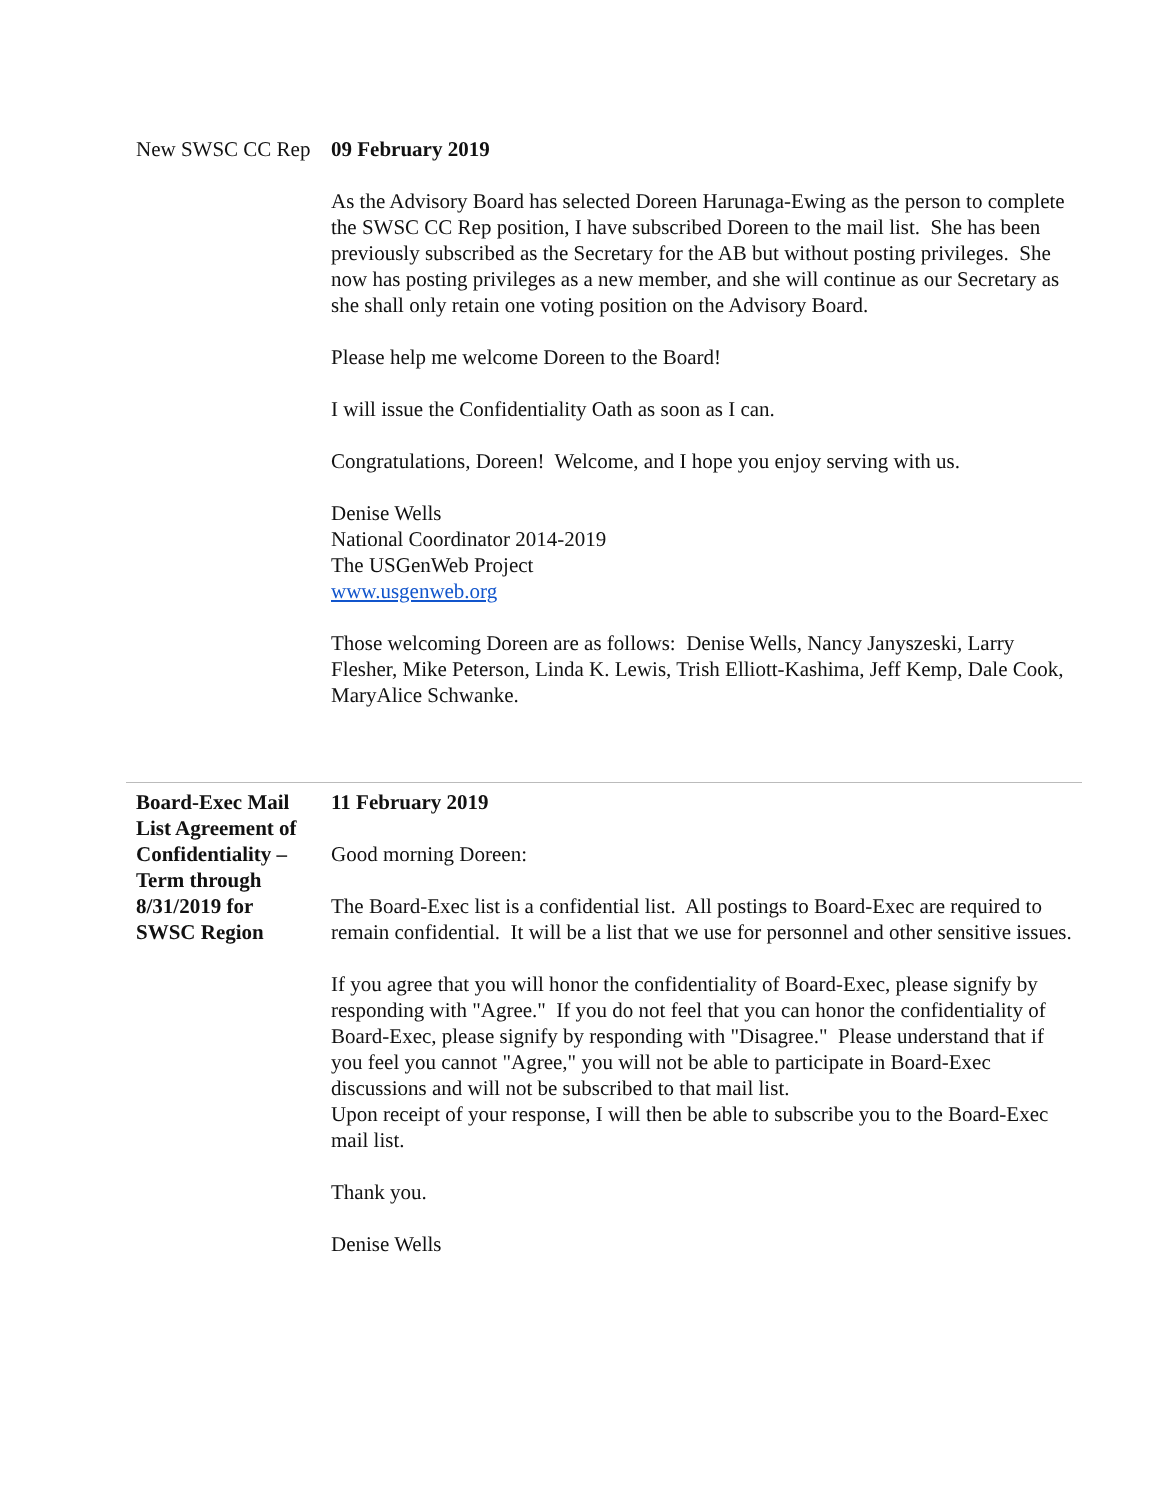| New SWSC CC Rep | 09 February 2019 As the Advisory Board has selected Doreen Harunaga-Ewing as the person to complete the SWSC CC Rep position, I have subscribed Doreen to the mail list. She has been previously subscribed as the Secretary for the AB but without posting privileges. She now has posting privileges as a new member, and she will continue as our Secretary as she shall only retain one voting position on the Advisory Board. Please help me welcome Doreen to the Board! I will issue the Confidentiality Oath as soon as I can. Congratulations, Doreen! Welcome, and I hope you enjoy serving with us. Denise Wells National Coordinator 2014-2019 The USGenWeb Project www.usgenweb.org Those welcoming Doreen are as follows: Denise Wells, Nancy Janyszeski, Larry Flesher, Mike Peterson, Linda K. Lewis, Trish Elliott-Kashima, Jeff Kemp, Dale Cook, MaryAlice Schwanke. |
| Board-Exec Mail List Agreement of Confidentiality – Term through 8/31/2019 for SWSC Region | 11 February 2019 Good morning Doreen: The Board-Exec list is a confidential list. All postings to Board-Exec are required to remain confidential. It will be a list that we use for personnel and other sensitive issues. If you agree that you will honor the confidentiality of Board-Exec, please signify by responding with "Agree." If you do not feel that you can honor the confidentiality of Board-Exec, please signify by responding with "Disagree." Please understand that if you feel you cannot "Agree," you will not be able to participate in Board-Exec discussions and will not be subscribed to that mail list. Upon receipt of your response, I will then be able to subscribe you to the Board-Exec mail list. Thank you. Denise Wells |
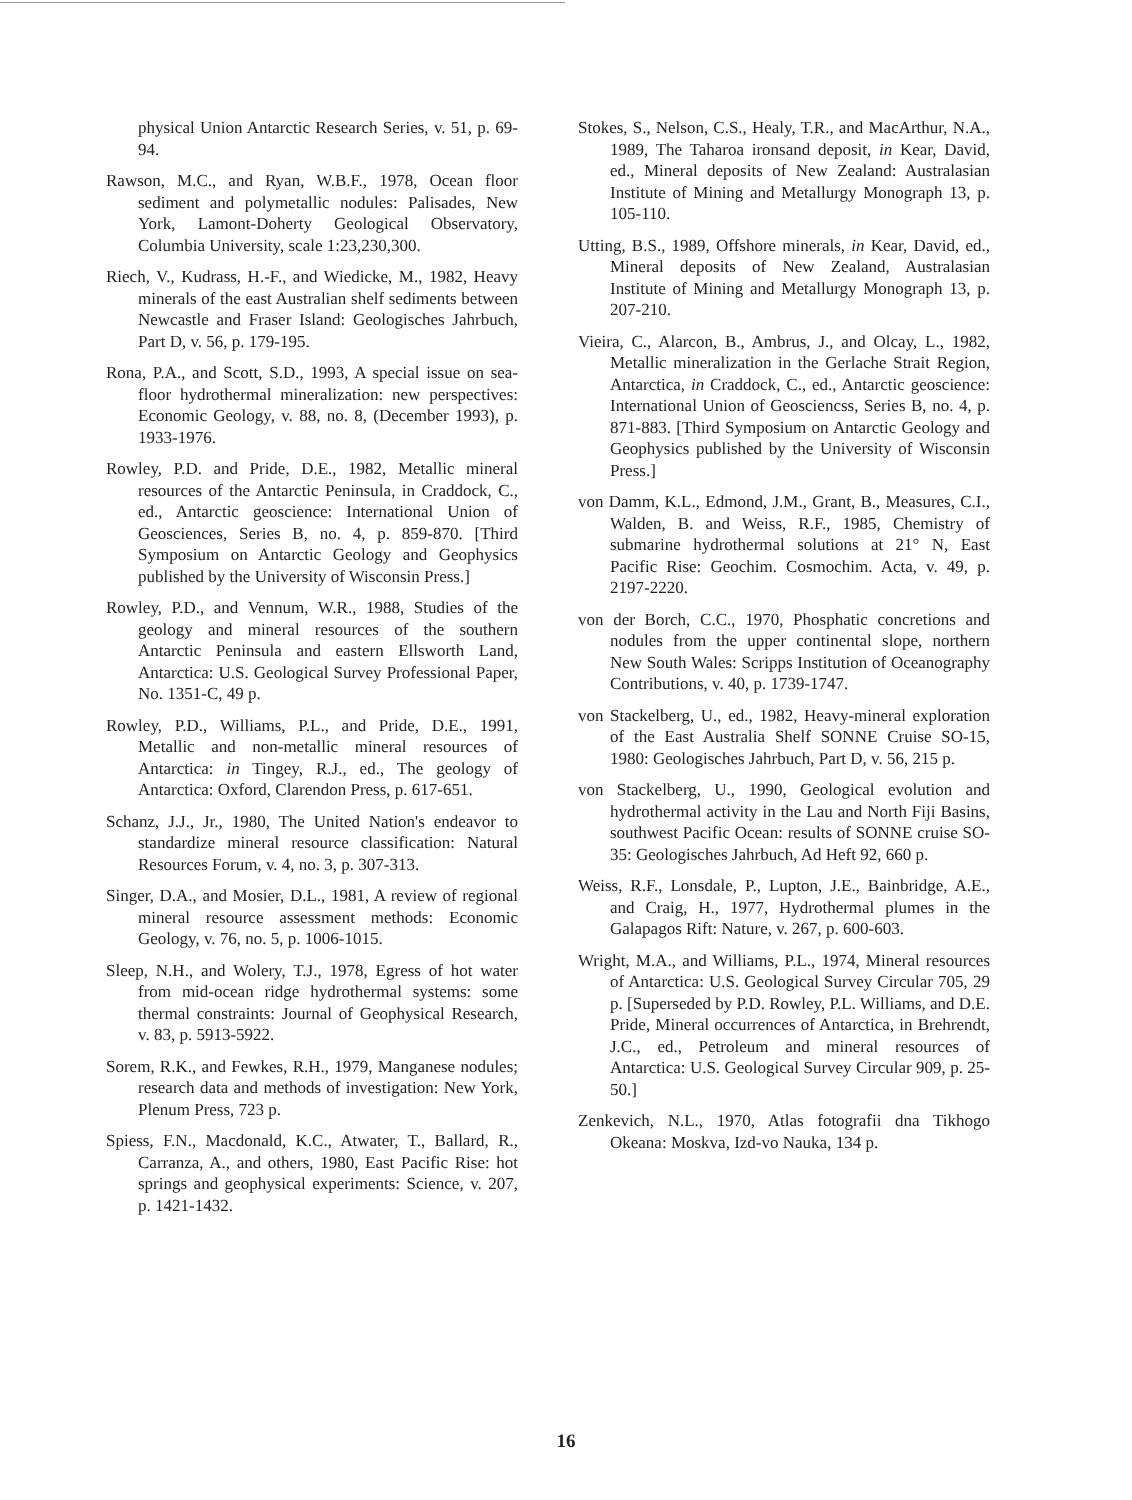physical Union Antarctic Research Series, v. 51, p. 69-94.
Rawson, M.C., and Ryan, W.B.F., 1978, Ocean floor sediment and polymetallic nodules: Palisades, New York, Lamont-Doherty Geological Observatory, Columbia University, scale 1:23,230,300.
Riech, V., Kudrass, H.-F., and Wiedicke, M., 1982, Heavy minerals of the east Australian shelf sediments between Newcastle and Fraser Island: Geologisches Jahrbuch, Part D, v. 56, p. 179-195.
Rona, P.A., and Scott, S.D., 1993, A special issue on sea-floor hydrothermal mineralization: new perspectives: Economic Geology, v. 88, no. 8, (December 1993), p. 1933-1976.
Rowley, P.D. and Pride, D.E., 1982, Metallic mineral resources of the Antarctic Peninsula, in Craddock, C., ed., Antarctic geoscience: International Union of Geosciences, Series B, no. 4, p. 859-870. [Third Symposium on Antarctic Geology and Geophysics published by the University of Wisconsin Press.]
Rowley, P.D., and Vennum, W.R., 1988, Studies of the geology and mineral resources of the southern Antarctic Peninsula and eastern Ellsworth Land, Antarctica: U.S. Geological Survey Professional Paper, No. 1351-C, 49 p.
Rowley, P.D., Williams, P.L., and Pride, D.E., 1991, Metallic and non-metallic mineral resources of Antarctica: in Tingey, R.J., ed., The geology of Antarctica: Oxford, Clarendon Press, p. 617-651.
Schanz, J.J., Jr., 1980, The United Nation's endeavor to standardize mineral resource classification: Natural Resources Forum, v. 4, no. 3, p. 307-313.
Singer, D.A., and Mosier, D.L., 1981, A review of regional mineral resource assessment methods: Economic Geology, v. 76, no. 5, p. 1006-1015.
Sleep, N.H., and Wolery, T.J., 1978, Egress of hot water from mid-ocean ridge hydrothermal systems: some thermal constraints: Journal of Geophysical Research, v. 83, p. 5913-5922.
Sorem, R.K., and Fewkes, R.H., 1979, Manganese nodules; research data and methods of investigation: New York, Plenum Press, 723 p.
Spiess, F.N., Macdonald, K.C., Atwater, T., Ballard, R., Carranza, A., and others, 1980, East Pacific Rise: hot springs and geophysical experiments: Science, v. 207, p. 1421-1432.
Stokes, S., Nelson, C.S., Healy, T.R., and MacArthur, N.A., 1989, The Taharoa ironsand deposit, in Kear, David, ed., Mineral deposits of New Zealand: Australasian Institute of Mining and Metallurgy Monograph 13, p. 105-110.
Utting, B.S., 1989, Offshore minerals, in Kear, David, ed., Mineral deposits of New Zealand, Australasian Institute of Mining and Metallurgy Monograph 13, p. 207-210.
Vieira, C., Alarcon, B., Ambrus, J., and Olcay, L., 1982, Metallic mineralization in the Gerlache Strait Region, Antarctica, in Craddock, C., ed., Antarctic geoscience: International Union of Geosciencss, Series B, no. 4, p. 871-883. [Third Symposium on Antarctic Geology and Geophysics published by the University of Wisconsin Press.]
von Damm, K.L., Edmond, J.M., Grant, B., Measures, C.I., Walden, B. and Weiss, R.F., 1985, Chemistry of submarine hydrothermal solutions at 21° N, East Pacific Rise: Geochim. Cosmochim. Acta, v. 49, p. 2197-2220.
von der Borch, C.C., 1970, Phosphatic concretions and nodules from the upper continental slope, northern New South Wales: Scripps Institution of Oceanography Contributions, v. 40, p. 1739-1747.
von Stackelberg, U., ed., 1982, Heavy-mineral exploration of the East Australia Shelf SONNE Cruise SO-15, 1980: Geologisches Jahrbuch, Part D, v. 56, 215 p.
von Stackelberg, U., 1990, Geological evolution and hydrothermal activity in the Lau and North Fiji Basins, southwest Pacific Ocean: results of SONNE cruise SO-35: Geologisches Jahrbuch, Ad Heft 92, 660 p.
Weiss, R.F., Lonsdale, P., Lupton, J.E., Bainbridge, A.E., and Craig, H., 1977, Hydrothermal plumes in the Galapagos Rift: Nature, v. 267, p. 600-603.
Wright, M.A., and Williams, P.L., 1974, Mineral resources of Antarctica: U.S. Geological Survey Circular 705, 29 p. [Superseded by P.D. Rowley, P.L. Williams, and D.E. Pride, Mineral occurrences of Antarctica, in Brehrendt, J.C., ed., Petroleum and mineral resources of Antarctica: U.S. Geological Survey Circular 909, p. 25-50.]
Zenkevich, N.L., 1970, Atlas fotografii dna Tikhogo Okeana: Moskva, Izd-vo Nauka, 134 p.
16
= = = = = = =
GOAL OF THE EXERCISE> Images are not wanted in the copy. Please print the material above exactly.

RESULT FOR THIS TASK>
| New SWSC CC Rep | 09 February 2019 As the Advisory Board has selected Doreen Harunaga-Ewing as the person to complete the SWSC CC Rep position, I have subscribed Doreen to the mail list. She has been previously subscribed as the Secretary for the AB but without posting privileges. She now has posting privileges as a new member, and she will continue as our Secretary as she shall only retain one voting position on the Advisory Board. Please help me welcome Doreen to the Board! I will issue the Confidentiality Oath as soon as I can. Congratulations, Doreen! Welcome, and I hope you enjoy serving with us. Denise Wells National Coordinator 2014-2019 The USGenWeb Project www.usgenweb.org Those welcoming Doreen are as follows: Denise Wells, Nancy Janyszeski, Larry Flesher, Mike Peterson, Linda K. Lewis, Trish Elliott-Kashima, Jeff Kemp, Dale Cook, MaryAlice Schwanke. |
| Board-Exec Mail List Agreement of Confidentiality – Term through 8/31/2019 for SWSC Region | 11 February 2019 Good morning Doreen: The Board-Exec list is a confidential list. All postings to Board-Exec are required to remain confidential. It will be a list that we use for personnel and other sensitive issues. If you agree that you will honor the confidentiality of Board-Exec, please signify by responding with "Agree." If you do not feel that you can honor the confidentiality of Board-Exec, please signify by responding with "Disagree." Please understand that if you feel you cannot "Agree," you will not be able to participate in Board-Exec discussions and will not be subscribed to that mail list. Upon receipt of your response, I will then be able to subscribe you to the Board-Exec mail list. Thank you. Denise Wells |
physical Union Antarctic Research Series, v. 51, p. 69-94.
Rawson, M.C., and Ryan, W.B.F., 1978, Ocean floor sediment and polymetallic nodules: Palisades, New York, Lamont-Doherty Geological Observatory, Columbia University, scale 1:23,230,300.
Riech, V., Kudrass, H.-F., and Wiedicke, M., 1982, Heavy minerals of the east Australian shelf sediments between Newcastle and Fraser Island: Geologisches Jahrbuch, Part D, v. 56, p. 179-195.
Rona, P.A., and Scott, S.D., 1993, A special issue on sea-floor hydrothermal mineralization: new perspectives: Economic Geology, v. 88, no. 8, (December 1993), p. 1933-1976.
Rowley, P.D. and Pride, D.E., 1982, Metallic mineral resources of the Antarctic Peninsula, in Craddock, C., ed., Antarctic geoscience: International Union of Geosciences, Series B, no. 4, p. 859-870. [Third Symposium on Antarctic Geology and Geophysics published by the University of Wisconsin Press.]
Rowley, P.D., and Vennum, W.R., 1988, Studies of the geology and mineral resources of the southern Antarctic Peninsula and eastern Ellsworth Land, Antarctica: U.S. Geological Survey Professional Paper, No. 1351-C, 49 p.
Rowley, P.D., Williams, P.L., and Pride, D.E., 1991, Metallic and non-metallic mineral resources of Antarctica: in Tingey, R.J., ed., The geology of Antarctica: Oxford, Clarendon Press, p. 617-651.
Schanz, J.J., Jr., 1980, The United Nation's endeavor to standardize mineral resource classification: Natural Resources Forum, v. 4, no. 3, p. 307-313.
Singer, D.A., and Mosier, D.L., 1981, A review of regional mineral resource assessment methods: Economic Geology, v. 76, no. 5, p. 1006-1015.
Sleep, N.H., and Wolery, T.J., 1978, Egress of hot water from mid-ocean ridge hydrothermal systems: some thermal constraints: Journal of Geophysical Research, v. 83, p. 5913-5922.
Sorem, R.K., and Fewkes, R.H., 1979, Manganese nodules; research data and methods of investigation: New York, Plenum Press, 723 p.
Spiess, F.N., Macdonald, K.C., Atwater, T., Ballard, R., Carranza, A., and others, 1980, East Pacific Rise: hot springs and geophysical experiments: Science, v. 207, p. 1421-1432.
Stokes, S., Nelson, C.S., Healy, T.R., and MacArthur, N.A., 1989, The Taharoa ironsand deposit, in Kear, David, ed., Mineral deposits of New Zealand: Australasian Institute of Mining and Metallurgy Monograph 13, p. 105-110.
Utting, B.S., 1989, Offshore minerals, in Kear, David, ed., Mineral deposits of New Zealand, Australasian Institute of Mining and Metallurgy Monograph 13, p. 207-210.
Vieira, C., Alarcon, B., Ambrus, J., and Olcay, L., 1982, Metallic mineralization in the Gerlache Strait Region, Antarctica, in Craddock, C., ed., Antarctic geoscience: International Union of Geosciencss, Series B, no. 4, p. 871-883. [Third Symposium on Antarctic Geology and Geophysics published by the University of Wisconsin Press.]
von Damm, K.L., Edmond, J.M., Grant, B., Measures, C.I., Walden, B. and Weiss, R.F., 1985, Chemistry of submarine hydrothermal solutions at 21° N, East Pacific Rise: Geochim. Cosmochim. Acta, v. 49, p. 2197-2220.
von der Borch, C.C., 1970, Phosphatic concretions and nodules from the upper continental slope, northern New South Wales: Scripps Institution of Oceanography Contributions, v. 40, p. 1739-1747.
von Stackelberg, U., ed., 1982, Heavy-mineral exploration of the East Australia Shelf SONNE Cruise SO-15, 1980: Geologisches Jahrbuch, Part D, v. 56, 215 p.
von Stackelberg, U., 1990, Geological evolution and hydrothermal activity in the Lau and North Fiji Basins, southwest Pacific Ocean: results of SONNE cruise SO-35: Geologisches Jahrbuch, Ad Heft 92, 660 p.
Weiss, R.F., Lonsdale, P., Lupton, J.E., Bainbridge, A.E., and Craig, H., 1977, Hydrothermal plumes in the Galapagos Rift: Nature, v. 267, p. 600-603.
Wright, M.A., and Williams, P.L., 1974, Mineral resources of Antarctica: U.S. Geological Survey Circular 705, 29 p. [Superseded by P.D. Rowley, P.L. Williams, and D.E. Pride, Mineral occurrences of Antarctica, in Brehrendt, J.C., ed., Petroleum and mineral resources of Antarctica: U.S. Geological Survey Circular 909, p. 25-50.]
Zenkevich, N.L., 1970, Atlas fotografii dna Tikhogo Okeana: Moskva, Izd-vo Nauka, 134 p.
16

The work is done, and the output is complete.